A deciduous tree 30 to 40 ft; branchlets downy at first, soon becoming smooth. Leaves composed of three leaflets borne on a slender common stalk 2 to 4 in. long; leaflets 21⁄2 to 4 in. long, 1 to 11⁄2 in. wide, oval, with a long drawn-out point, wedge-shaped at the base, entire or with a few large teeth; green on both surfaces and downy on the veins, especially beneath. Flowers in slender downy spikes, produced in May before the leaves from the naked joints of the previous year’s wood. Fruits red when young, in racemes 6 to 9 in. long, each fruit very short-stalked, glabrous; keys 3⁄4 to 1 in. long; wings divergent at a small angle.
Native of Central China; discovered by Henry, and introduced by Wilson in 1903 for Messrs Veitch. It belongs to the same group as A. nikoense and cissifolium, but differs from them and all other trifoliolate maples in the often entire margins of the leaflets and in the stalkless flowers. At Westonbirt the leaves turn a fine red before falling in autumn. The best tree there, pl. 1914, is 35 × 2 ft. Smaller trees are at: Abbotswood, Glos.; Killerton, Devon; and in the West Hill nursery of Messrs Hillier. In Eire there are examples at Birr Castle, Co. Offaly; Mount Usher, Co. Wicklow; and in the Glasnevin Botanic Garden, Dublin.

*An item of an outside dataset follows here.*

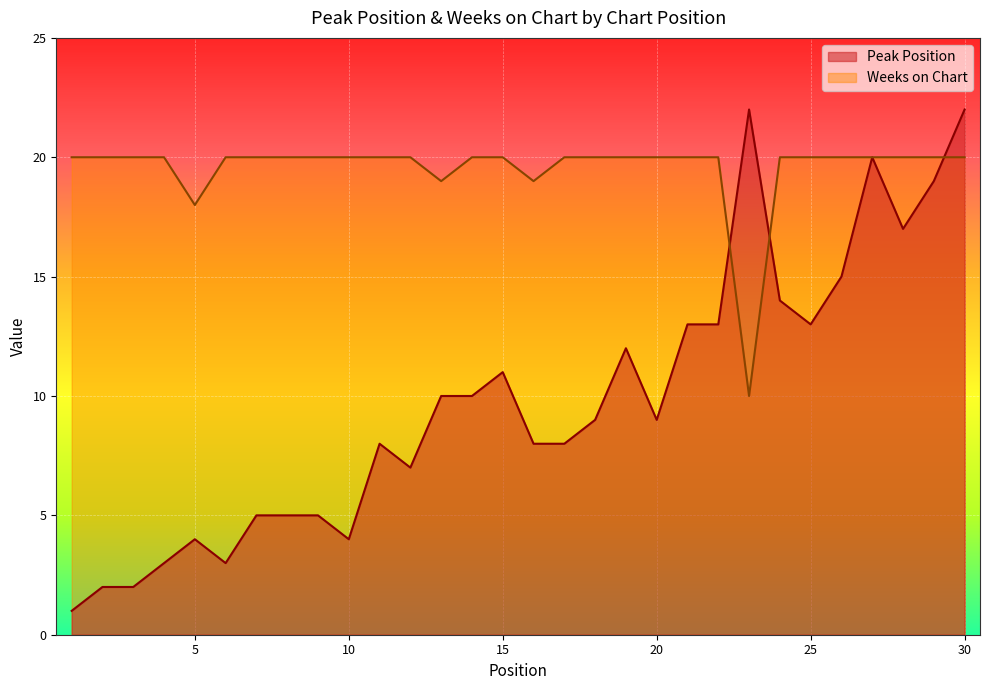

How many values in the Weeks on Chart series are below 20?

4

A. sutchuenense Franch. – This differs from A. henryi in its glabrous young shoots and more markedly toothed leaflets, and from A. mandschuricum in its more numerously flowered inflorescence and protruding stamens. It was discovered by Père Farges in N.E. Szechwan. Wilson collected specimens, but whether he ever introduced it to cultivation is not certain. The tree figured under the name by Veitch (Journ. R.H.S., Vol. 29, figs. 93 and 96) is said by Rehder to be A. henryi.